Soy un comemierda profesional. De los que carga esa figurativa cuchara de plata para ir atorándome de bocados de mierda por cada cosa que me suceda, o lo suceda al mundo.
Soy capaz de sufrir por todo y casi nada me entretiene.
Mi vida, aunque con privilegios, la siento abúlica; y no por carente de sentido, sino porque en serio no logro lucrar de lo que me gusta. Y sí, acá estoy describiendo a más del 95% de la población mundial que tiene que conformarse con tener algo para comer, que dedicarse a perseguir pasiones.
Detesto casi todo, y no disfruto de casi nada.

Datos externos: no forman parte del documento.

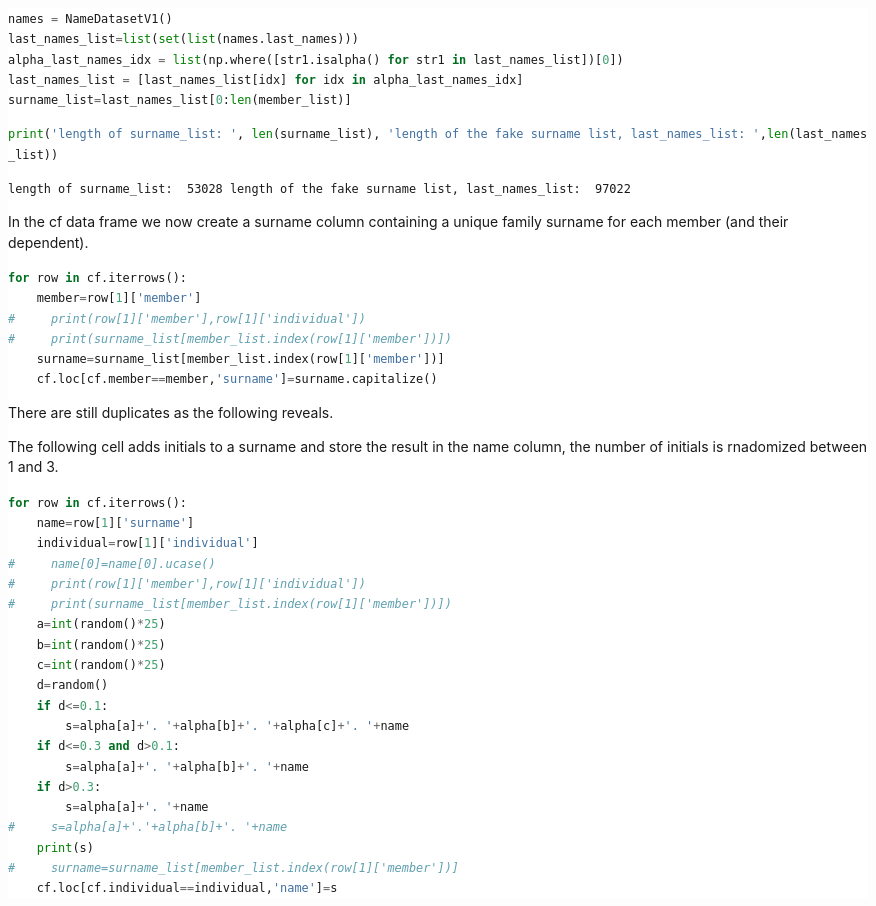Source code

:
 ```python
names = NameDatasetV1()
last_names_list=list(set(list(names.last_names)))
alpha_last_names_idx = list(np.where([str1.isalpha() for str1 in last_names_list])[0])
last_names_list = [last_names_list[idx] for idx in alpha_last_names_idx]
surname_list=last_names_list[0:len(member_list)]
```

```python
print('length of surname_list: ', len(surname_list), 'length of the fake surname list, last_names_list: ',len(last_names_list))
```

    length of surname_list:  53028 length of the fake surname list, last_names_list:  97022


In the cf data frame we now create a surname column containing a unique family surname for each member (and their dependent).

```python
for row in cf.iterrows():
    member=row[1]['member']
#     print(row[1]['member'],row[1]['individual'])
#     print(surname_list[member_list.index(row[1]['member'])])
    surname=surname_list[member_list.index(row[1]['member'])]
    cf.loc[cf.member==member,'surname']=surname.capitalize()
```


There are still duplicates as the following reveals.

The following cell adds initials to a surname and store the result in the name column, the number of initials is rnadomized between 1 and 3.

```python
for row in cf.iterrows():
    name=row[1]['surname']
    individual=row[1]['individual']
#     name[0]=name[0].ucase()
#     print(row[1]['member'],row[1]['individual'])
#     print(surname_list[member_list.index(row[1]['member'])])
    a=int(random()*25)
    b=int(random()*25)
    c=int(random()*25)
    d=random()
    if d<=0.1:
        s=alpha[a]+'. '+alpha[b]+'. '+alpha[c]+'. '+name        
    if d<=0.3 and d>0.1:
        s=alpha[a]+'. '+alpha[b]+'. '+name       
    if d>0.3:
        s=alpha[a]+'. '+name              
#     s=alpha[a]+'.'+alpha[b]+'. '+name
    print(s)
#     surname=surname_list[member_list.index(row[1]['member'])]
    cf.loc[cf.individual==individual,'name']=s
```
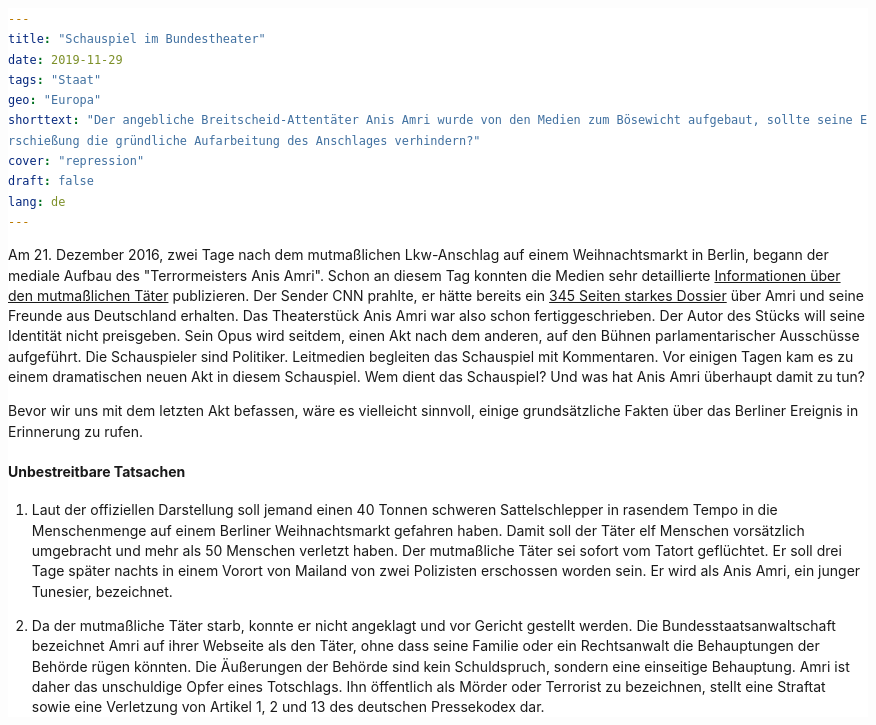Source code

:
 ```yaml
---
title: "Schauspiel im Bundestheater"
date: 2019-11-29
tags: "Staat"
geo: "Europa"
shorttext: "Der angebliche Breitscheid-Attentäter Anis Amri wurde von den Medien zum Bösewicht aufgebaut, sollte seine Erschießung die gründliche Aufarbeitung des Anschlages verhindern?"
cover: "repression"
draft: false
lang: de
---
```


Am 21. Dezember 2016, zwei Tage nach dem mutmaßlichen Lkw-Anschlag auf
einem Weihnachtsmarkt in Berlin, begann der mediale Aufbau des
"Terrormeisters Anis Amri". Schon an diesem Tag konnten die Medien sehr
detaillierte [Informationen über den mutmaßlichen Täter](/static/downloads/B225.pdf "Jagd auf Anis Amri - wie die Ermittler vorgehen")
publizieren. Der Sender CNN prahlte, er hätte bereits ein [345 Seiten starkes Dossier](/static/downloads/B643.pdf "Abu Walaa ISIS recruiting network investigated - CNN") über Amri und seine Freunde aus Deutschland erhalten. Das Theaterstück Anis Amri war also schon fertiggeschrieben. Der Autor des Stücks will seine Identität nicht preisgeben. Sein Opus wird seitdem, einen Akt nach
dem anderen, auf den Bühnen parlamentarischer Ausschüsse aufgeführt. Die
Schauspieler sind Politiker. Leitmedien begleiten das Schauspiel mit 
Kommentaren. Vor einigen Tagen kam es zu einem dramatischen neuen Akt in
diesem Schauspiel. Wem dient das Schauspiel? Und was hat Anis Amri
überhaupt damit zu tun?

Bevor wir uns mit dem letzten Akt befassen, wäre es vielleicht sinnvoll,
einige grundsätzliche Fakten über das Berliner Ereignis in Erinnerung zu
rufen.

#### Unbestreitbare Tatsachen

1.  Laut der offiziellen Darstellung soll jemand einen 40 Tonnen
    schweren Sattelschlepper in rasendem Tempo in die Menschenmenge auf
    einem Berliner Weihnachtsmarkt gefahren haben. Damit soll der Täter
    elf Menschen vorsätzlich umgebracht und mehr als 50 Menschen
    verletzt haben. Der mutmaßliche Täter sei sofort vom Tatort
    geflüchtet. Er soll drei Tage später nachts in einem Vorort von
    Mailand von zwei Polizisten erschossen worden sein. Er wird als Anis
    Amri, ein junger Tunesier, bezeichnet.

2.  Da der mutmaßliche Täter starb, konnte er nicht angeklagt und vor
    Gericht gestellt werden. Die Bundesstaatsanwaltschaft bezeichnet
    Amri auf ihrer Webseite als den Täter, ohne dass seine Familie oder
    ein Rechtsanwalt die Behauptungen der Behörde rügen könnten. Die
    Äußerungen der Behörde sind kein Schuldspruch, sondern eine
    einseitige Behauptung. Amri ist daher das unschuldige Opfer eines
    Totschlags. Ihn öffentlich als Mörder oder Terrorist zu bezeichnen,
    stellt eine Straftat sowie eine Verletzung von Artikel 1, 2 und 13
    des deutschen Pressekodex dar.
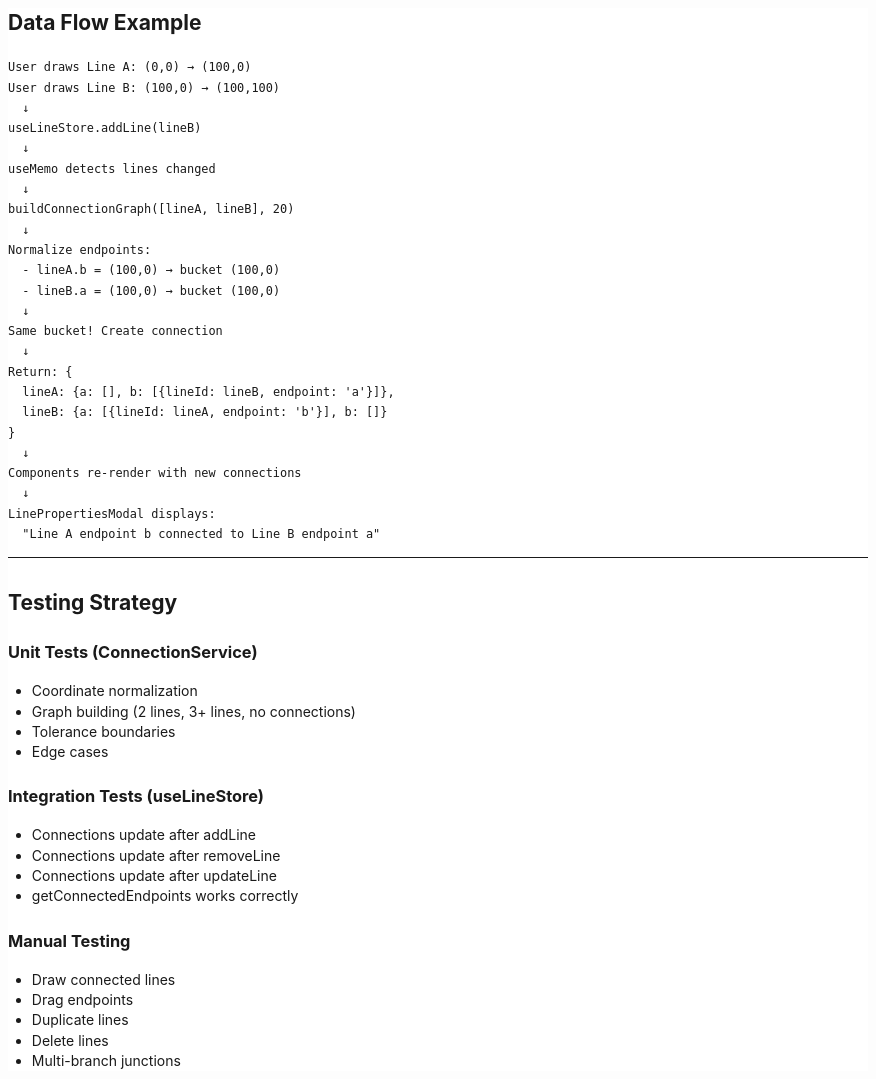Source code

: 
## Data Flow Example

```
User draws Line A: (0,0) → (100,0)
User draws Line B: (100,0) → (100,100)
  ↓
useLineStore.addLine(lineB)
  ↓
useMemo detects lines changed
  ↓
buildConnectionGraph([lineA, lineB], 20)
  ↓
Normalize endpoints:
  - lineA.b = (100,0) → bucket (100,0)
  - lineB.a = (100,0) → bucket (100,0)
  ↓
Same bucket! Create connection
  ↓
Return: {
  lineA: {a: [], b: [{lineId: lineB, endpoint: 'a'}]},
  lineB: {a: [{lineId: lineA, endpoint: 'b'}], b: []}
}
  ↓
Components re-render with new connections
  ↓
LinePropertiesModal displays:
  "Line A endpoint b connected to Line B endpoint a"
```

---

## Testing Strategy

### Unit Tests (ConnectionService)
- Coordinate normalization
- Graph building (2 lines, 3+ lines, no connections)
- Tolerance boundaries
- Edge cases

### Integration Tests (useLineStore)
- Connections update after addLine
- Connections update after removeLine
- Connections update after updateLine
- getConnectedEndpoints works correctly

### Manual Testing
- Draw connected lines
- Drag endpoints
- Duplicate lines
- Delete lines
- Multi-branch junctions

Mis sábados por la noche son de pasar frene a una televisión viendo películas que no disfruto junto a una mujer que amo y me dejó pasar el resto de sus días junto a ella. De las pocas cosas donde la vida me sonrió, porque cualquier otra mujer ya me hubiese dejado. Por aburrido.
Quizás nos amamos porque tenemos esa capacidad única de no disfrutar de nada. Sufrimos de una impotencia lúdica contra la que, al menos yo, trato de combatir, pero tengo 33 años de constantes derrotas. Y sé, lo sé, que está mal. Pero no lo puedo cambiar por más que he tratado.
No está bien ir por la vida refunfuñando del tráfico y maldiciendo a los meseros por no apurarse con mi orden. Y me contengo. Porque no hay coraje que mueva el tráfico, y porque no quiero que me escupan la comida.
Pero es una vida que solía disfrutar, esto de ir odiándolo todo. Pero ya no.
No soy un crío. Soy un adulto resentido que no puede exorcizar esos demonios infantes. Al menos no del todo.
Dos años de terapia me ayudaron mucho, porque creería que de no haberlos recibido, estaría muerto. Pero quizás faltaron unos dos más para terminar de dar la vuelta a la página, a ese manual de la vida donde enseñan soltar la cuchara, y en donde se aprende a dejar de comer tanta mierda.